Soap World heeft vier mensen via Werkzaak Rivierenland bij zich werken. En dat bevalt heel goed, de begeleiding vanuit Werkzaak is goed, de mensen werken prima. Met een enkeling werkt het niet, maar dat kan uiteraard gebeuren. Het is voor ons in ieder geval nooit een reden om te stoppen met arbeidskrachten als deze. We proberen het een volgende keer gewoon nog eens. Per slot van rekening hebben we de mensen hard nodig.”
Een eigen hoekje
“Toen ik hier kwam, werkte hier al iemand met een zogeheten rugzakje. Een wat teruggetrokken jongen die net wat meer tijd nodig heeft om zijn werk te kunnen doen. In een rustig, eigen hoekje werkt hij rustig aan zijn mengetjes en dat doet hij heel erg goed. Hij is lekker bezig, als er iets dan zegt hij het ook, het is gewoon een hele leuke kerel. Via het uitzendbureau is een tweede medewerker bij ons gekomen en ook dat is een hele goede kracht. Het beviel zo goed dat we haar een vast dienstverband hebben aangeboden. De andere twee collega’s zijn minder lang bij ons, en ook zij pakken het werk snel op en zijn goede collega’s waar je van op aan kan.”
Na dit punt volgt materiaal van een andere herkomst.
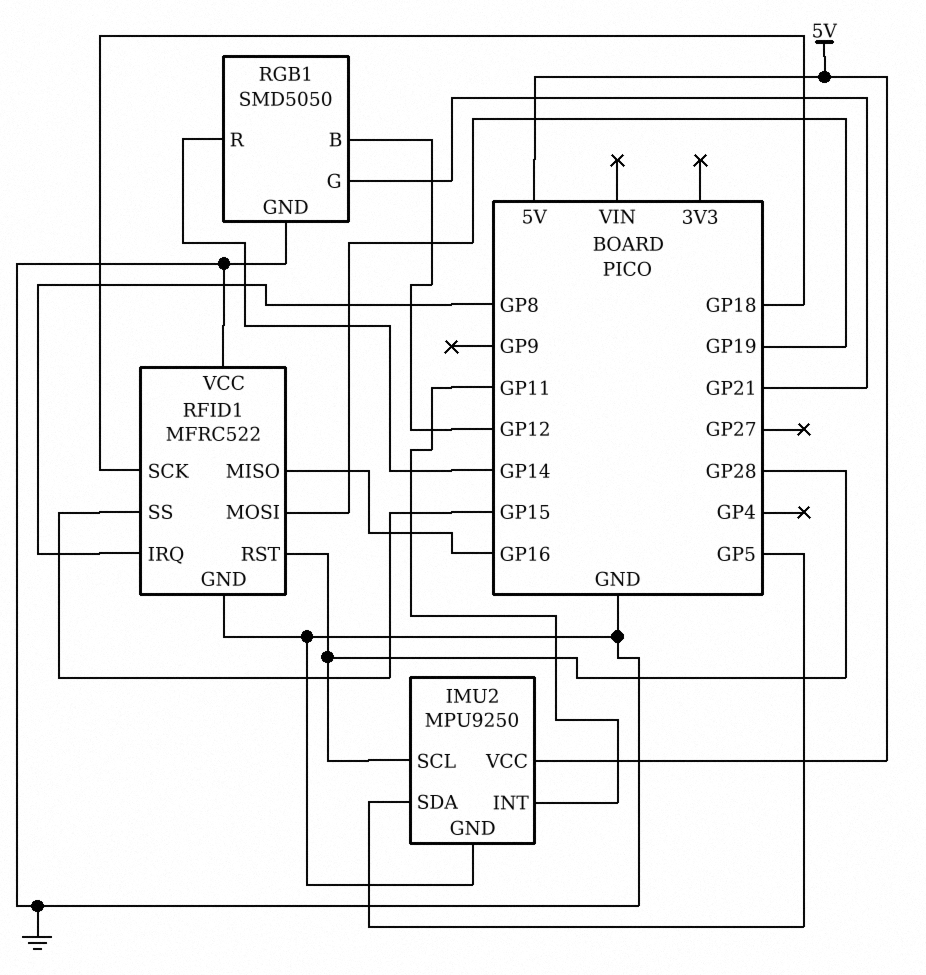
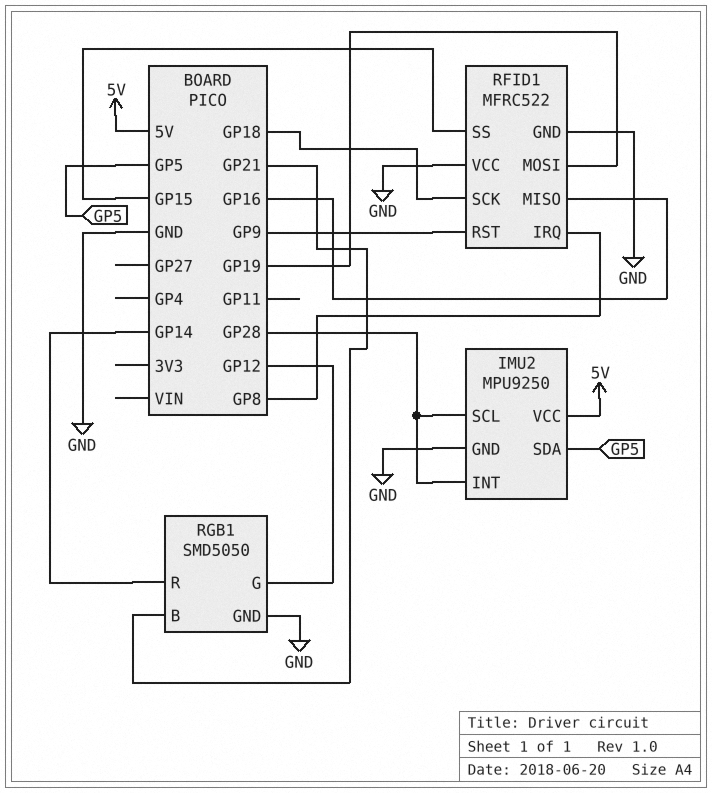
IMU2 pin INT: GP11 -> GP28
RFID1 pin RST: GP28 -> GP9
RGB1 pin B: GP12 -> GP21
RGB1 pin G: GP21 -> GP12

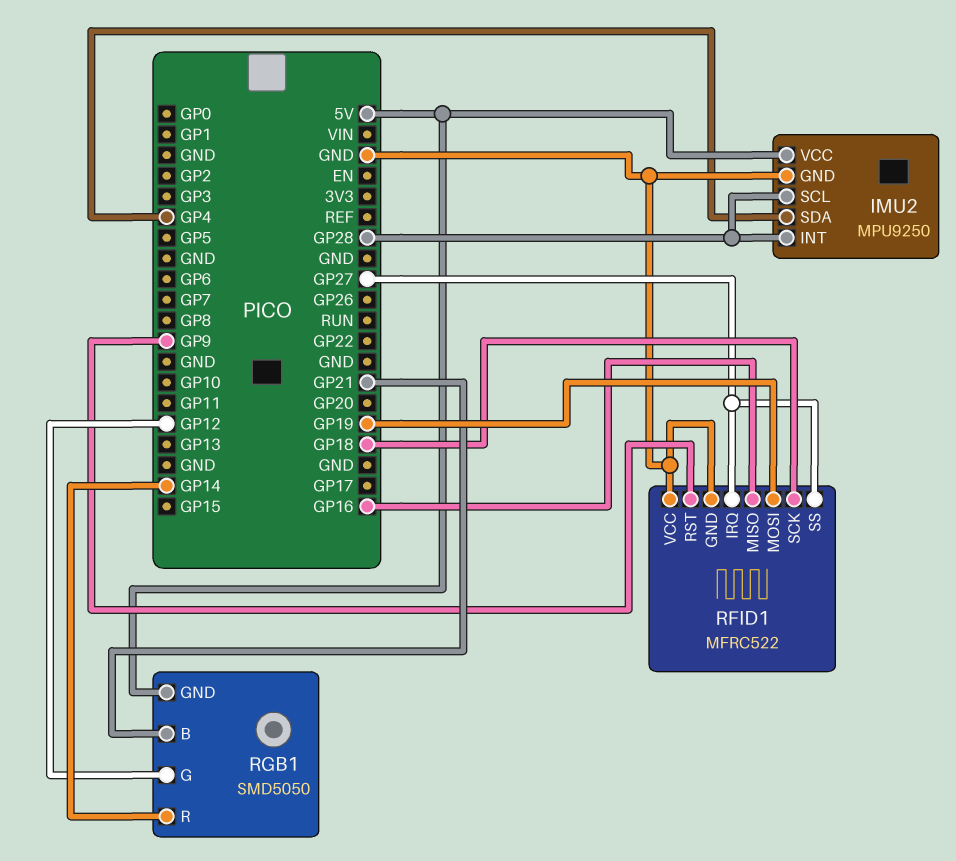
IMU2 pin SDA: GP5 -> GP4
RFID1 pin IRQ: GP8 -> GP27
RFID1 pin SS: GP15 -> GP27
RGB1 pin GND: GND -> 5V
En wat als het niet werkt?
“Het is tot nu toe maar één keer gebeurd dat de klik er niet was. De medewerker die hier toen binnenkwam, verstoorde simpelweg de werkvloer. Dat kan natuurlijk niet. Gelukkig hebben we goede productieleiders die erop toezien dat de mensen op de vloer op een prettige manier hun werk kunnen doen. Als er dan iemand is die storend gedrag vertoont dan praten we daarover en worden er maatregelen getroffen. Iedereen die hier werkt wordt wat dat betreft op dezelfde manier behandeld. En als het niet gaat, dan gaat het niet, dat kan gebeuren. Het is voor ons nooit een reden om het niet gewoon nog eens te proberen.”
Mogelijkheden te over
“Voor ons verloopt het werken met de mensen van Werkzaak Rivierenland naar wens. De mensen die bij ons komen werken goed en de begeleiding is prettig. Ik kan mij wel voorstellen dat sommige bedrijfseigenaren misschien wat huiverig zijn om de samenwerking met Werkzaak aan te gaan. Ik kan daarop alleen maar zeggen dat er heel veel mogelijkheden zijn om het toch eens te proberen: naast dat je praktisch goed begeleid wordt, zijn er subsidies waar je gebruik van kunt maken en kun je het werk no risk uitbesteden. Je hoeft dus ook niet bang te zijn dat mensen uitvallen wegens ziekte of iets dergelijks. Het vangnet is er. Je kunt dus risicoloos de stap gewoon eens wagen.”
Voor iedereen een plek
“Er is voor iedereen een plek bij ons. We kijken naar wat kan en zorgen ervoor dat we de werkzaamheden waar nodig dusdanig aanpassen dat er prettig gewerkt kan worden. Er zijn eigenlijk maar twee redenen om hier niet te kunnen werken: in de eerste plaats is dat de zeep waarmee we werken, als je daar gevoelig voor bent, dan kan het niet en ook als het fysiek te zwaar voor je is, dan wordt het lastig. Zeep maken klinkt idyllisch, maar is best zwaar werk, neemt niet weg dat er altijd wel oplossingen te bedenken zijn om voor iedereen een fijne werkplek te creëren. Maar dat wil ook weer niet zeggen dat we banen creëren: het is gewoon werk dat gedaan moet worden. Desalniettemin zijn enkele aanpassingen altijd te maken. In werktempo bijvoorbeeld of hoeveel je op een dag produceert, dat zijn dingen waar we over nadenken. Uiteindelijk kijken we altijd naar wat wél kan.”